** Problem description **
In the news article on the Republican challenge to the Electoral College results, what was the Electoral College vote that Biden won?

== Extract to read ==

GOP Risks Deep and Lasting Rift Over Electoral College Challenge of Biden
Biden (AP)

Friday, 01 January 2021 09:02 PM EST

President Donald Trump's extraordinary challenge of the Nov. 3 presidential election is becoming a defining moment for the Republican Party, one that will come to a head at Wednesday's joint session of Congress to confirm the Electoral College results.

Senate Majority Leader Mitch McConnell is urging Republicans not to try to overturn the election, in which Joe Biden prevailed, but not everyone is heeding him. Sen. Josh Hawley of Missouri vows to join House Republicans in objecting to the state tallies.

Then there's the other side of the party's split; GOP Sen. Ben Sasse of Nebraska warns such challenges are a “dangerous ploy” threatening the nation's civic norms.

Caught in the middle is Vice President Mike Pence, who faces growing pressure and a lawsuit from Trump's allies over his ceremonial role in presiding over the session Wednesday.

Political experts anticipate no significant change in the outcome. Biden is set to be inaugurated Jan. 20 after winning the Electoral College vote 306-232. But the effort to force a vote on the college's conclusion is forcing Republicans to make choices that will set the contours of the post-Trump era and an evolving GOP.

“I will not be participating in a project to overturn the election,” Sasse wrote in a lengthy social media post.

Sasse, a potential 2024 presidential contender, said he was "urging my colleagues also to reject this dangerous ploy.”

Trump, the first president to lose a reelection bid in almost 30 years, has attributed his defeat to widespread voter fraud. But those claims have gained little to no traction in the courts. Indeed, of the roughly 50 lawsuits the president and his allies have filed challenging election results, nearly all have been dismissed or dropped, either because judges said they had no standing to intervent or because they found the evidence insufficient.

===
== Data block ==

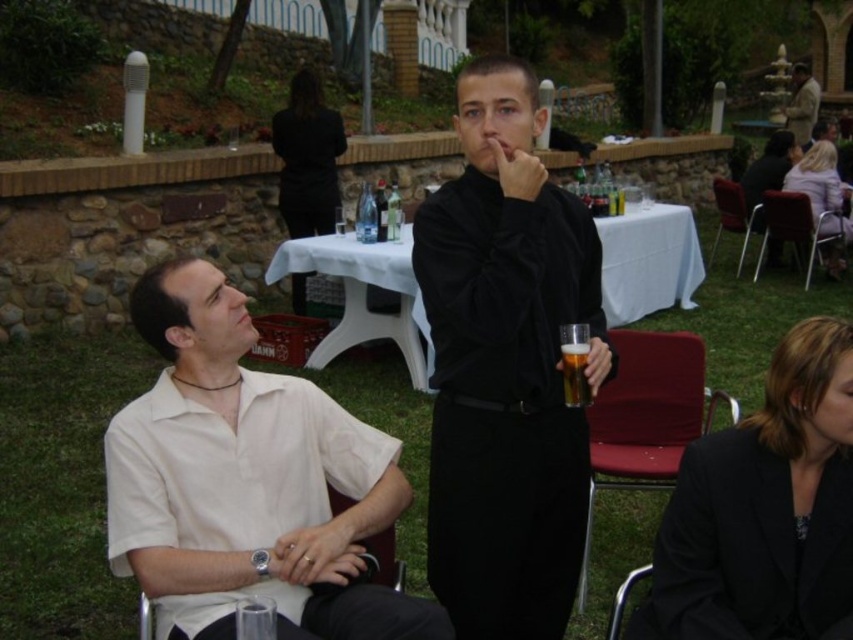
From the picture: You are standing in the garden and want to place a small potted plant between the two points, point [473,609] and point [653,280]. Which point should the plant be closer to in order to be equidistant from both points?

The plant should be placed closer to point [653,280] because point [473,609] is closer to the viewer, so the midpoint would require the plant to be closer to the farther point to balance the distance.

You are standing at the center of the garden and see the point at coordinates point (x=793, y=227). Which object is this point located on?

The point (x=793, y=227) is located on the metallic silver chair at right.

===

** Expected answer **
306-232